### [Assignment]
In the records, find each line where "Oberpfalz" occurs, and copy it.

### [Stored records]
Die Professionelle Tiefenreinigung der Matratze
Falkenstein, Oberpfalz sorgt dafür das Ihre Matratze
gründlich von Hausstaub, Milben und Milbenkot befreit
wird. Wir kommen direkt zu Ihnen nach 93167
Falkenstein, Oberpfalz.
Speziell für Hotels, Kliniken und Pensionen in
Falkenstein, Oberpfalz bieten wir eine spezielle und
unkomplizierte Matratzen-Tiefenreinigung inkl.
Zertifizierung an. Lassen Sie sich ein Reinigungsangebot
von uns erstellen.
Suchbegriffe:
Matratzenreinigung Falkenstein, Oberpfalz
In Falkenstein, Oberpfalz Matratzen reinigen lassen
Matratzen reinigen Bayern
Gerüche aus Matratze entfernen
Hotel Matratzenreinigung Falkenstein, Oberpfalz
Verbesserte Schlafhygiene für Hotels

### [Answer to the problem]
Falkenstein, Oberpfalz sorgt dafür das Ihre Matratze
Falkenstein, Oberpfalz.
Falkenstein, Oberpfalz bieten wir eine spezielle und
Matratzenreinigung Falkenstein, Oberpfalz
In Falkenstein, Oberpfalz Matratzen reinigen lassen
Hotel Matratzenreinigung Falkenstein, Oberpfalz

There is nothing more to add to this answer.